= Tasks for this exercise =
1. Answer these questions about the blog post, one line each:
(a) What is the name of the writer's dog?
(b) What kept the writer's husband home from work?
(c) Where is the new English teaching position the writer found?
2. According to the blog post, why has the writer been turned down for teaching positions? Answer in one to three sentences.
3. List every activity the blog post names for the writer's time away from teaching.

= Provided text =

══════════

Monday, January 3, 2011

Day 3 -- Do I or Don't I?

January 3rd was supposed to be a day all for me --  the holiday vacation was officially over and the kids were heading back to school.  With my husband back at work, I envisioned a quiet, empty house (save for my beloved cockapoo Lily's gentle breathing while she lay sleeping by my feet) where I could get the endless list of to-do's crossed off with amazing efficiency.  Sadly, that plan was sabotaged when my poor husband's flu illness kept him home -- with me.  Oh well, the "best laid plans..."

But I still got a lot of work done.  That is until I checked the website to see if there were any new English teaching positions open.  Of course, there was.  In a town right next to mine.  So now I don't know what to do.  I am so tired of applying for these positions only to get turned down because of my  teaching "gap" when I spent time home with the kids, writing free-lance articles and running my part-time interior decorating business.  With this current economy, there are so many applicants.  Part of me (a huge part of me) thinks I should let someone else go for this job.  With this new resolution of mine, I am finally starting to write again and even though I am not writing anything of note -- I am creating nonetheless.  The fingers are moving.

══════════

= Data block =

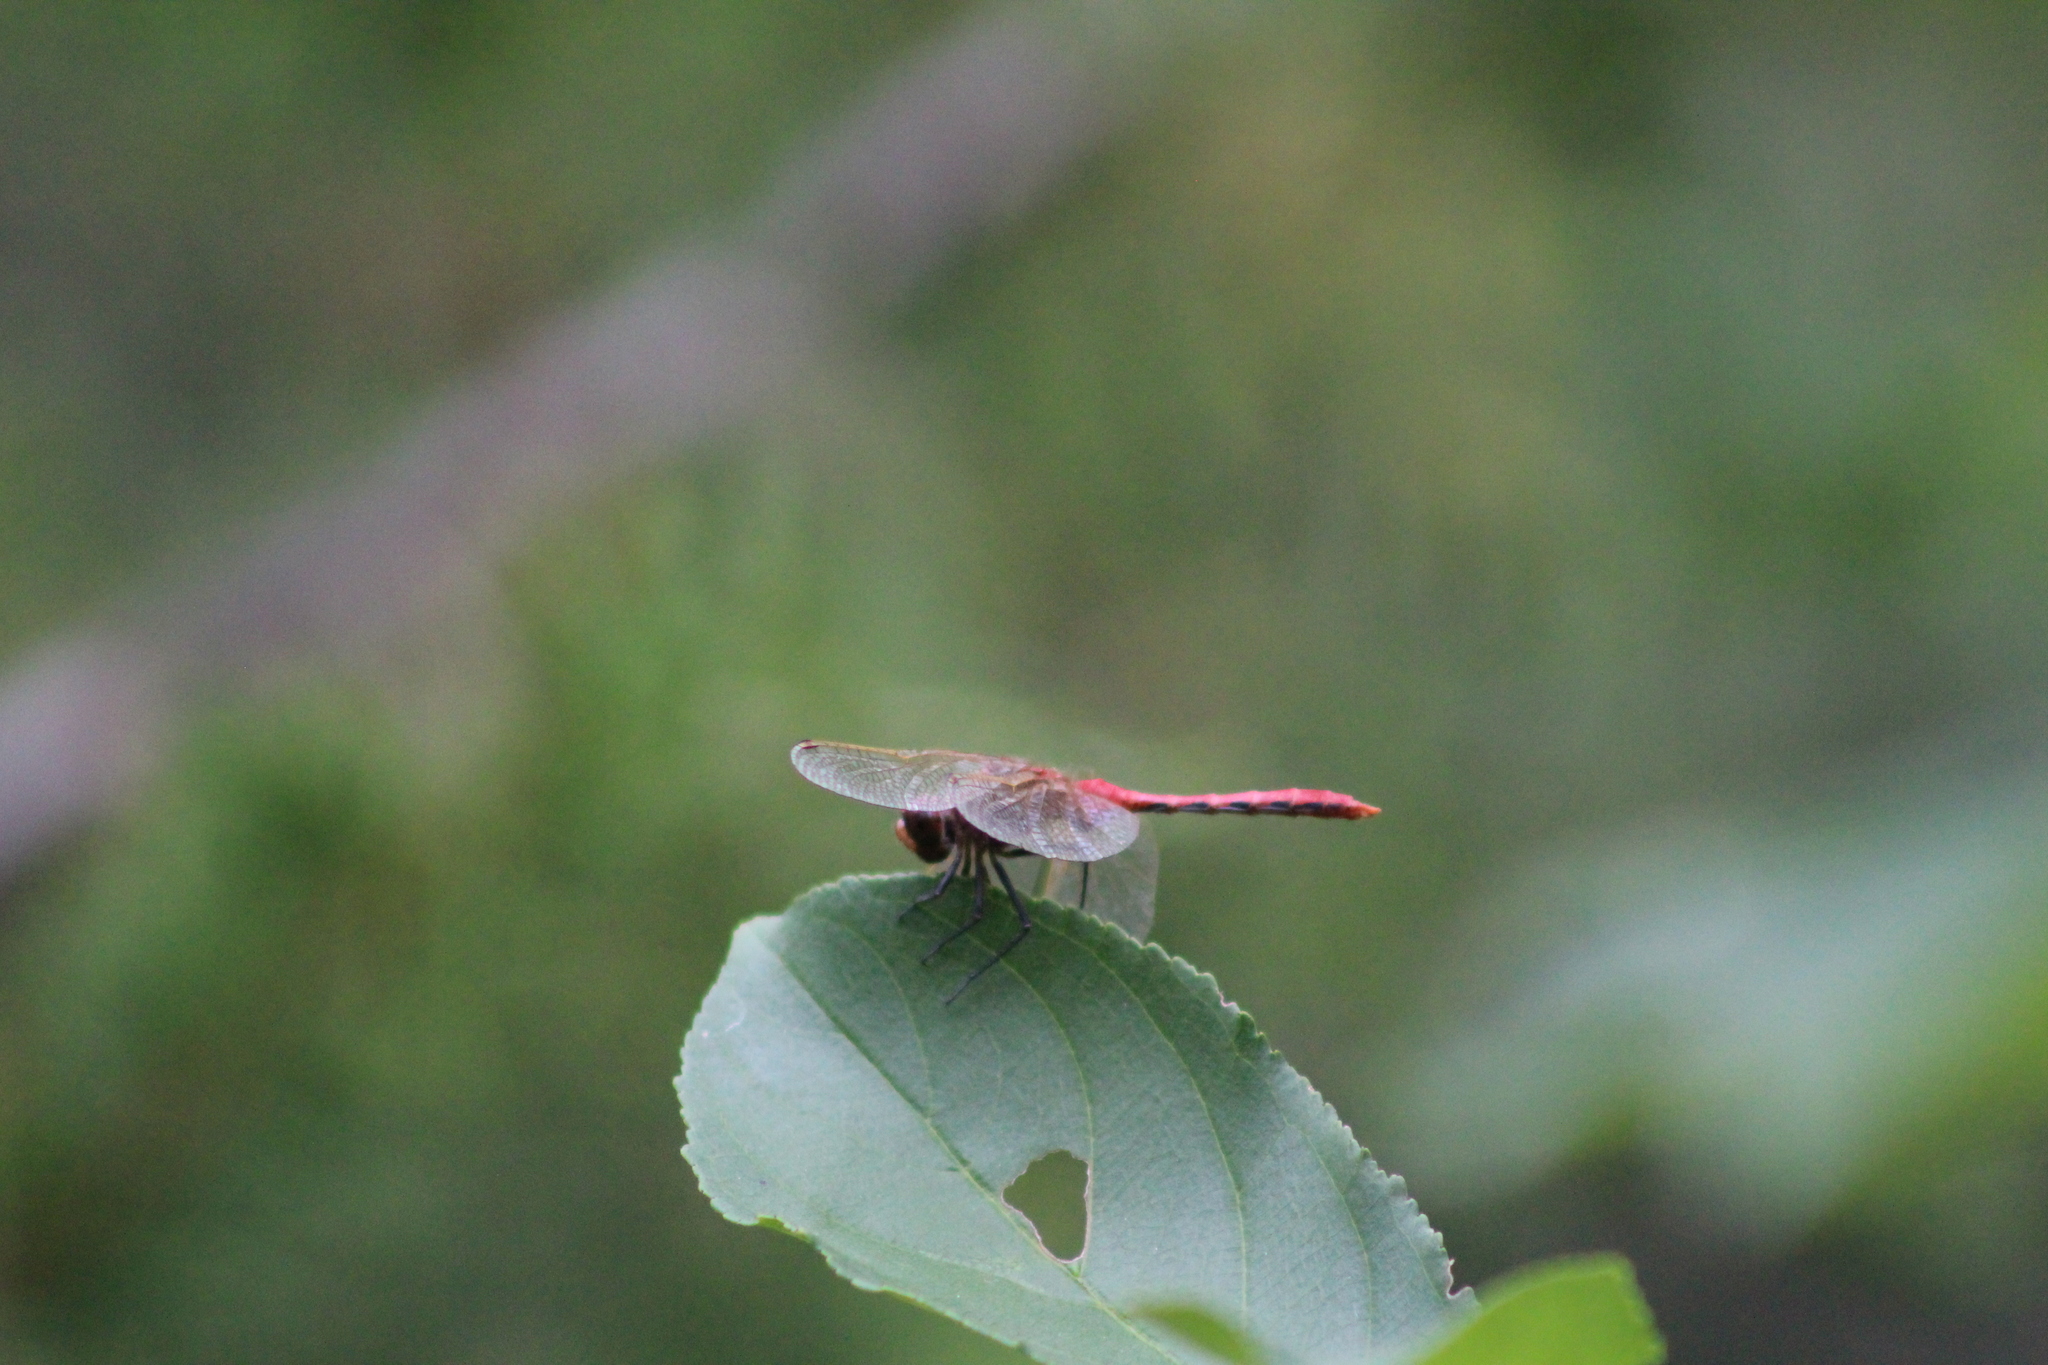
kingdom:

══════════

= Solved tasks =
1.
(a) Lily
(b) The flu
(c) In a town right next to the writer's

2. The writer has been turned down because of a "gap" in teaching. During that time, the writer was at home with the kids, writing freelance articles and running a part-time interior decorating business.

3.
- Spending time at home with the kids
- Writing freelance articles
- Running a part-time interior decorating business